Bref, pendant ce temps, nous voici rendus à la Gare du Nord. Et que voyons nous ? Que nous ne sommes point les seuls à avoir eu cette idée, la gare présentant cet aspect typique de ces exodes dont le peuple de France a l'habitude (à ceci près que ce jour là, les franciliens ne fuyaient pas vers le sud devant les Allemands, mais fuyaient vers le nord en compagnie d'yceux). Je pourrai vous narrer avec moult épithètes inventives les nombreux cas d'incompétence dont je fus témoin et victime de la part du personnel de la SNCF, je me contenterai de dire que, empêché par la police de prendre le train pour lequel j'avais pourtant payé un billet, je dus prendre d'assaut, a ma grande honte, un autre train qui, sur une voie voisine, faisait mine de partir discrètement dans la même direction.
Le voyage dura une heure, durant laquelle j'eus l'heur d'avoir un accès facile aux commodités, il faut dire que j'étais debout contre la porte des toilettes. Mais dans l'ensemble, tout était pour le mieux.
Nous arrivons maintenant à Compiègne, et en nous penchant par la fenêtre (enfin, pour être franc, en nous penchant sur le décolleté d'une anglaise tout en faisant mine de regarder par la fenêtre), j'aperçois à environ un kilomètre au nord une éminence boisée. Sortant de la gare, nous partons dans cette direction et, après avoir emprunté une sente humide, nous arrivons dans une sorte de pré, entre un château d'eau, un champ de maïs et un petit potager, juste derrière un grand arbre. Là, constatant qu'aucun autre lieu ne pourrait nous offrir meilleure vue, nous nous établissons.
Vingt-cinq minutes avant la totalité.
C'est en tout cas ce qu'indique ma montre, car le croissant de soleil reste désespérément invisible sous une épaisse couche de nuages, qui d'ailleurs nous menace d'incontinence.

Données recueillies
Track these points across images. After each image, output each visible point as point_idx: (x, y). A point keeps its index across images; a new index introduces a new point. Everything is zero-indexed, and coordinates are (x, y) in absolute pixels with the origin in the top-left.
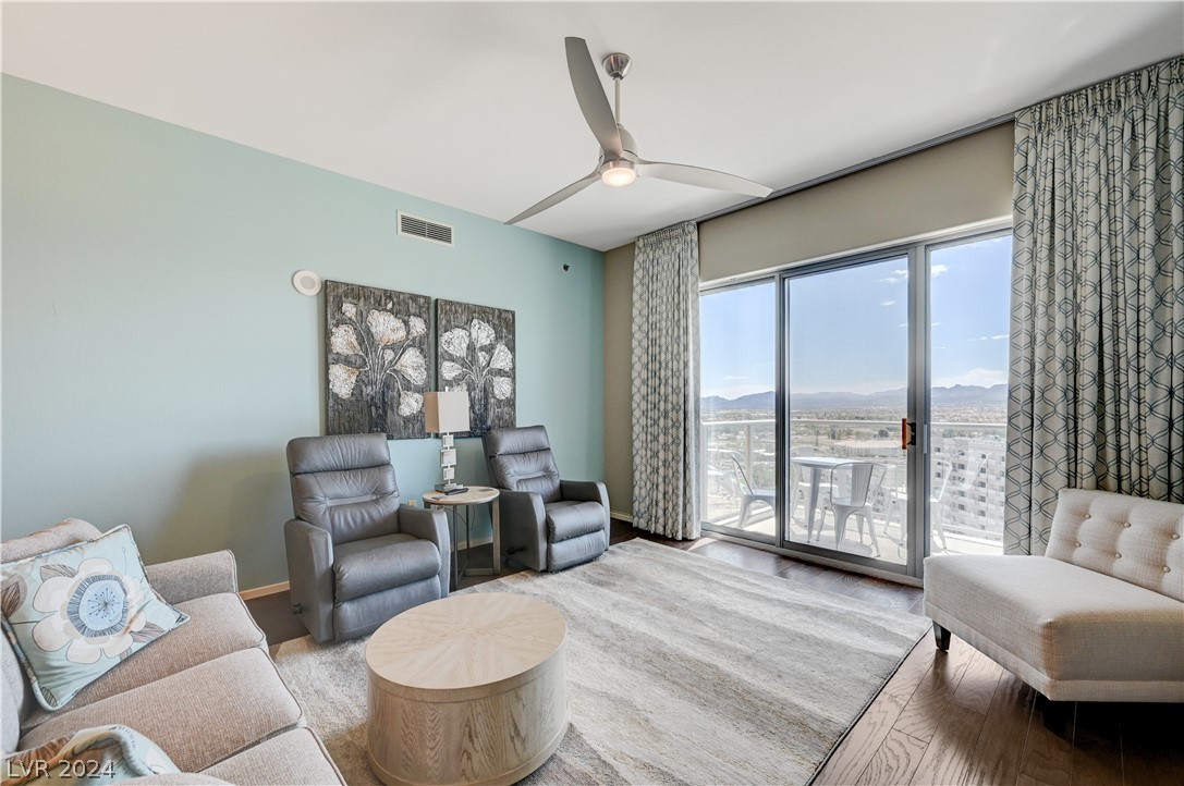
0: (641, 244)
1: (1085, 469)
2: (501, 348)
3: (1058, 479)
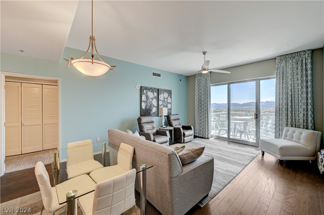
0: (197, 75)
1: (289, 123)
2: (169, 98)
3: (284, 125)
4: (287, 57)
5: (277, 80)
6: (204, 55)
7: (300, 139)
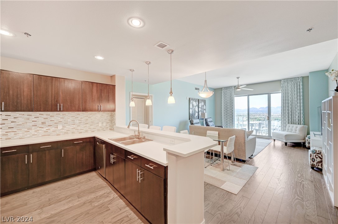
0: (223, 88)
1: (290, 122)
2: (204, 106)
3: (287, 123)
4: (288, 80)
5: (282, 94)
6: (237, 79)
7: (296, 131)
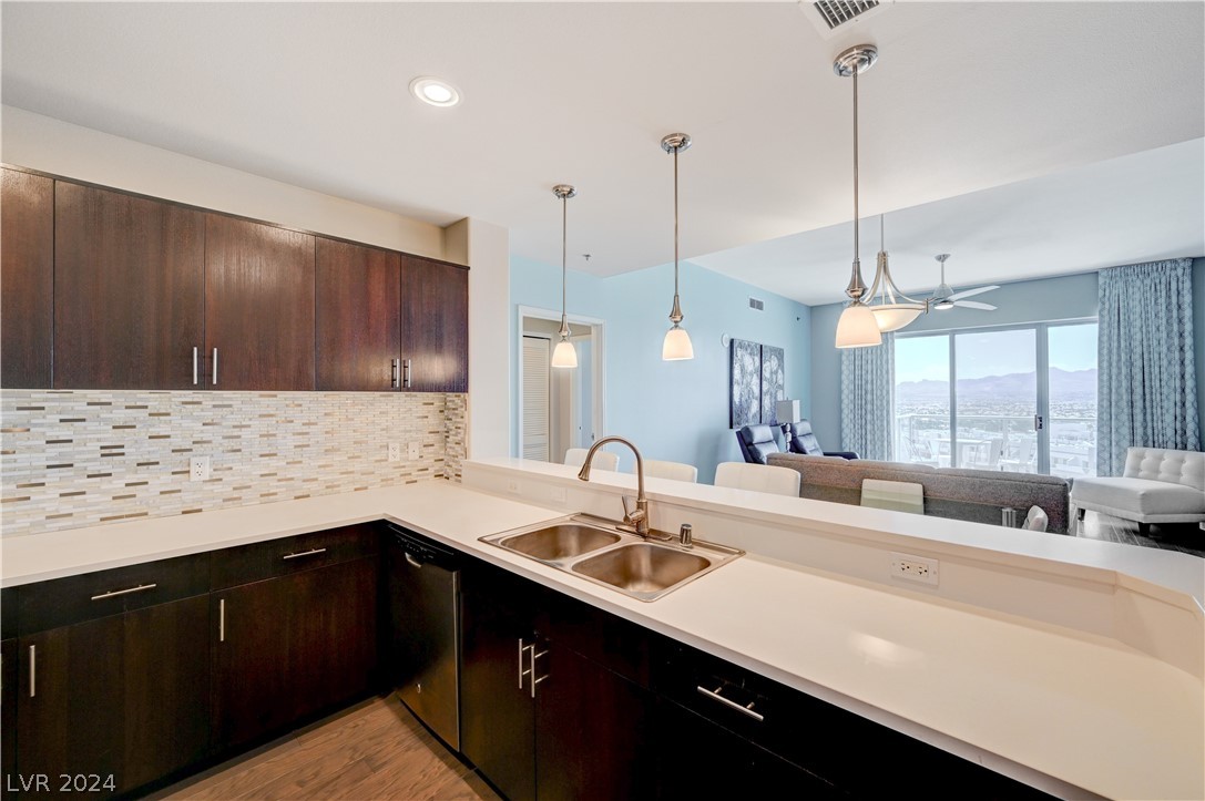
4: (1129, 271)
5: (1101, 329)
6: (940, 263)
7: (1179, 474)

À FAIRE:
1. Dans le récit du voyage à Compiègne, combien de temps dura le trajet en train ?
2. Écrivez la suite du récit du voyage à Compiègne, à partir de sa dernière phrase.

CORRIGÉ DE L'EXERCICE:
1. Une heure.

2.
Les minutes passent, et puis, de plus en plus rapidement, l'ombre s'installe, tandis que le soleil reste invisible. Et soudain il fait nuit. Pas la grande nuit noire et glacée des soirs d'hiver, non, mais la nuit d'un crépuscule bien avancé. Au loin, vers le sud, on voit la frange des nuages parisiens encore brillamment illuminée, tandis qu'ailleurs, tout est noir. Pas de couronne solaire, pas d'arc de diamant, pas de protubérances, rien de tout cela en vérité, tant les nuages voilent charitablement la face de l'astre du jour défaillant. Et le grand arbre prend soudain un aspect menaçant tandis que s'installe un malaise, la sensation que quelque chose dans l'univers n'est pas à sa place, la sensation qu'il y a " un problème ".
Et aussi vite que le crépuscule avait balayé la campagne, la deuxième aube de la journée éclaire les nuages, balayant l'éclipse comme le jour balaye ces étranges rêves, que l'on hésite à qualifier de cauchemar.
Il est temps de redescendre vers Compiègne. Quelque peu déçu de n'avoir pas eu le spectacle de tout ce tralala astronomique, j'ai néanmoins faim. Le problème est que les restaurants ont été pris d'assaut, et que la moitié des boutiques sont fermées, ce qui n'est pas très malin de la part de ces crétins de commerçants compiégnois, car on ne reverra certainement pas une telle affluence de touristes dans leur ville avant quelques siècles. Donc, me rendant vers le centre ville, j'emprunte le pont bidule afin de traverser l'Oise, et ce pour deux raisons : la première étant que c'est l'Oise qui coule a Compiègne, et la seconde étant que je ne comptais certes pas la traverser à la nage. Parvenu à l'autre rive, je dois traverser une rue à un passage piéton.
Quoi de plus banal que la traversée d'un passage piéton ? Voilà une expérience quotidienne, dont les dangers, certes réels, n'en sont pas moins réduits, et qui ne constitue en rien une aventure, et encore moins une expérience mystique.
Sauf si en face, s'apprêtant à traverser en même temps que vous, vous apercevez Isabelle Carré.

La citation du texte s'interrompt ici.